In an action to recover damages for breach of a shareholder’s agreement, the defendant appeals from an order of the Supreme Court, Orange County (King, J.), dated June 24, 1986, which denied his motion to dismiss the complaint pursuant to CPLR 3211 (a) (1), (5) and (7).
Ordered that the order is affirmed, with costs.
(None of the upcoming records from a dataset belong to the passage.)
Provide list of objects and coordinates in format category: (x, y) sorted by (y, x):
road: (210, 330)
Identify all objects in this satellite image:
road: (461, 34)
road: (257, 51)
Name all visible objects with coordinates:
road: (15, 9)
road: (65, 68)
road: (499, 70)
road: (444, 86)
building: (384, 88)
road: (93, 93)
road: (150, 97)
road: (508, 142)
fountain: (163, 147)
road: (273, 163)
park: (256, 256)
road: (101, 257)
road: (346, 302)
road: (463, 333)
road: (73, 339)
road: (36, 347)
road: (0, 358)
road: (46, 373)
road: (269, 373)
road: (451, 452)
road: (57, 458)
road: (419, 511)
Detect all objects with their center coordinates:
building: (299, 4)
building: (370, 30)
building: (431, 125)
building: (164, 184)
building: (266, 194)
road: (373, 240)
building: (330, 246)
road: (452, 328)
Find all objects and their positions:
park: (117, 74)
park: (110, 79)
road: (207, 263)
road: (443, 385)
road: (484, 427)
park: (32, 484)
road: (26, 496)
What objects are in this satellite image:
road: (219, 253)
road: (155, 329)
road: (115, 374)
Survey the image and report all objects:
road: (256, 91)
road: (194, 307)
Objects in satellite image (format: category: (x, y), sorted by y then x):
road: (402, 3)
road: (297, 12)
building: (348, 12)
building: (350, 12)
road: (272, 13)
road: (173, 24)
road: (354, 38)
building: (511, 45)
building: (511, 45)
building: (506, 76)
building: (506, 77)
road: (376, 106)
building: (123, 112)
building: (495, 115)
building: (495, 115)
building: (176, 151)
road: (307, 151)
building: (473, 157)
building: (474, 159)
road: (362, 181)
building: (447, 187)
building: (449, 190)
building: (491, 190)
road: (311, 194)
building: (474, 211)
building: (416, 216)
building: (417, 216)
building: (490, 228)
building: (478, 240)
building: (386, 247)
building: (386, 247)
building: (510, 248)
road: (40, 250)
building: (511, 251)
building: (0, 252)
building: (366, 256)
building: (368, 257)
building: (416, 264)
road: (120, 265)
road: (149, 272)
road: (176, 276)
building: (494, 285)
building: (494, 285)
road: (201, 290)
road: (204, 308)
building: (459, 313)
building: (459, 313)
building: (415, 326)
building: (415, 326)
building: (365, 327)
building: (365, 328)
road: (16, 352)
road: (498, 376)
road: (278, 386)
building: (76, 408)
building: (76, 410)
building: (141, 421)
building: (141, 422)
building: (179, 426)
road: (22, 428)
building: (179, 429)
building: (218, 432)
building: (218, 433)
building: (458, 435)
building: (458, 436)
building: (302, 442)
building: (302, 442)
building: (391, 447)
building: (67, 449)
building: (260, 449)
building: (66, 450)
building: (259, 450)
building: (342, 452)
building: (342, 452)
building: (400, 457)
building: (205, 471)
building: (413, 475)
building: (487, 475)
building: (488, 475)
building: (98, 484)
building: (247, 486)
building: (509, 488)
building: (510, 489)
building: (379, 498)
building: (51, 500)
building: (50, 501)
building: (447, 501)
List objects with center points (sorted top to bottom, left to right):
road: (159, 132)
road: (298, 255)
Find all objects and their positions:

When a written agreement provides that it cannot be changed orally, a subsequent written amendment or modification, as in this case, may be effective if signed by the party against whom enforcement is sought (General Obligations Law § 15-301 [1]; DFI Communications v Greenberg, 41 NY2d 602, rearg denied 42 NY2d 910). The fact that the original agreement requires that amendments or modifications be signed by all of the parties to the original agreement is not dispositive if the evidence, taken as a whole, shows that the amendment was authentic or was otherwise ratified by the parties’ conduct (see, DFI Communications v Greenberg, supra, at 606; Bisbing v Sterling Precision Corp., 34 AD2d 427; Restatement [Second] of Contracts §§ 209, 210). This issue as well as the issue of whether (or how much of) the plaintiff’s claim is time barred involve questions of fact that cannot be resolved on the present record. We find that the amendment to the original agreement, if effective, permits a shareholder to directly claim reimbursement from another shareholder for funds contributed in excess of the claimant’s pro rata obligation. Additionally, the plaintiff was not required to plead the occurrence of conditions precedent in his complaint, since it is the defendant’s obligation to plead their nonoccurrence (see, CPLR 3015 [a]). Accordingly, the defendant’s motion was properly denied. Thompson, J. P., Brown, Niehoff and Rubin, JJ., concur.